There is obviously no problem with multiple edges between two nodes (you ignore all but the smallest weight).
Prim's algorithm does not extend to directed graphs (where you want strong connectedness), either.
Sample Problems
Package Routing
Given: a set of locations of cities and the cost of connecting each pair of cities for a shipping company.
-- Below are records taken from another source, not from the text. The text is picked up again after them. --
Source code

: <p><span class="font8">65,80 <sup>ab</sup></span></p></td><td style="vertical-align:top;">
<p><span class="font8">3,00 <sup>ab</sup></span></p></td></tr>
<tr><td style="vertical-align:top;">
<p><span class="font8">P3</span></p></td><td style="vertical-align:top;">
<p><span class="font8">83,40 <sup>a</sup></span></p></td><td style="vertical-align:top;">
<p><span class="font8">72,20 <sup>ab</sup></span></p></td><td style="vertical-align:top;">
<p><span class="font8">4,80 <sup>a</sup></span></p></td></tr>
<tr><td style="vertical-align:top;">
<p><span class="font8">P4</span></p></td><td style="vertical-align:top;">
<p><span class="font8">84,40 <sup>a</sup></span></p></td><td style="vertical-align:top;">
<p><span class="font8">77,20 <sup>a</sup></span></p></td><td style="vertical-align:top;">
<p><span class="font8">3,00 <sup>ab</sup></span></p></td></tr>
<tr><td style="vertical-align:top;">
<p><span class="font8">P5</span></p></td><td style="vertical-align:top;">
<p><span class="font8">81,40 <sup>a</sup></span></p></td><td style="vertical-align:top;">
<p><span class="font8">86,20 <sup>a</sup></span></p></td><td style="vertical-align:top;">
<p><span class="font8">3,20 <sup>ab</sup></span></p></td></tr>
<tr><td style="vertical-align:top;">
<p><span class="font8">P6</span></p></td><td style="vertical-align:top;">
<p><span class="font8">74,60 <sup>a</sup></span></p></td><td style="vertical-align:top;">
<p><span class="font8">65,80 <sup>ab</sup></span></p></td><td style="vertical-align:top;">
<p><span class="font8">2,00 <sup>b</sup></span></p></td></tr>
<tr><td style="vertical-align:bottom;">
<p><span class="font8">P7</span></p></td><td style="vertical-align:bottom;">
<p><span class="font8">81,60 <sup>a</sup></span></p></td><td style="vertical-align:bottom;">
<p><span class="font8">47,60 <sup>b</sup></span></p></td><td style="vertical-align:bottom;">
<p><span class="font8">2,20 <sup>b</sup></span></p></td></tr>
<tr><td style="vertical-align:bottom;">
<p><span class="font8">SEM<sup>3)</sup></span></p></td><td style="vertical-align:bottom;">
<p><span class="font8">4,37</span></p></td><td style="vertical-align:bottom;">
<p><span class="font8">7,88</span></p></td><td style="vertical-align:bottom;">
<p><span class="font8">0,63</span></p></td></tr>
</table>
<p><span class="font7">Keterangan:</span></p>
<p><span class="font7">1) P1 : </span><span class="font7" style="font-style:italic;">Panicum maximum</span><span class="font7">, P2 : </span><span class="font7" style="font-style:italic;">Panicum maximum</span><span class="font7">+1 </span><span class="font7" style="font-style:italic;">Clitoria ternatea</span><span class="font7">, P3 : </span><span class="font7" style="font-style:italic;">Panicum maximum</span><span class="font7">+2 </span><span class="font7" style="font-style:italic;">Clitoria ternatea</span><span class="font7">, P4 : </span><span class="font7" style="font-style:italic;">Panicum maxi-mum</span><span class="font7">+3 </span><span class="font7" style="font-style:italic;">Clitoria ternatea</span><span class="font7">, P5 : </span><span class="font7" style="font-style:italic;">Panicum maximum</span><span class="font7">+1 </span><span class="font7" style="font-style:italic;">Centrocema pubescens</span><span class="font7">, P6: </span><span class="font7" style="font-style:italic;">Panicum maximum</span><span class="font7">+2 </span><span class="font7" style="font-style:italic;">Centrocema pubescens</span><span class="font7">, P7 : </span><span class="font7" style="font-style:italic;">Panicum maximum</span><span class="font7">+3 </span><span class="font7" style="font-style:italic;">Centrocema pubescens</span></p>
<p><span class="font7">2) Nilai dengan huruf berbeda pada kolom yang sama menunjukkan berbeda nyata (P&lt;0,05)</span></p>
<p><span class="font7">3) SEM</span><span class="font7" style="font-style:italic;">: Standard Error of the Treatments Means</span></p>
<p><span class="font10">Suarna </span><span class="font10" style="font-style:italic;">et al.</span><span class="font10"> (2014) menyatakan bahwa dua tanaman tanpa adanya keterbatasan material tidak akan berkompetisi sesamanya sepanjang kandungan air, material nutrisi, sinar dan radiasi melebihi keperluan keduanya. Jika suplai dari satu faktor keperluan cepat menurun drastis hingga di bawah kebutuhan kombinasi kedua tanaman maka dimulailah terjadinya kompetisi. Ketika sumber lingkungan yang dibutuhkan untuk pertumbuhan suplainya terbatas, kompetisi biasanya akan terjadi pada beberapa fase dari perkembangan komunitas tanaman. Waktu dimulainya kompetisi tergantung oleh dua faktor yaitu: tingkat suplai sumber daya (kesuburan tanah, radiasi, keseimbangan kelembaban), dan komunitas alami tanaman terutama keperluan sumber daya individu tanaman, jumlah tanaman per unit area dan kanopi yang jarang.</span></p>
Find the cheapest set of pairs of cities such that a package can be routed from any city to any other city.
Highway Building
Lower Slobbovia has made the plunge and has decided to connect all their cities with roads. Of course, being cheap, they want to spend as little money as possible. The cost of a highway is linearly proportional to its length. Given the x,y coordinates of the cities in L.S., find the cheapest way to interconnect the cities.
Bovile Phones (abridged) [USACO Training Camp 1998, Contest 2]
Given: a collection of stationary cows and haystacks in the field along with a cost function for connecting two (arbitrary) locations. Using only the haystacks and cows, calculate which haystacks one should include in a network to minimize the total cost.
Analysis: For each possible set of haystacks (i.e., about 2 n sets), calculate the cost of the minimal spanning tree of the haystacks in that set along with all the cows. Find the combination of haystacks that minimizes the cost.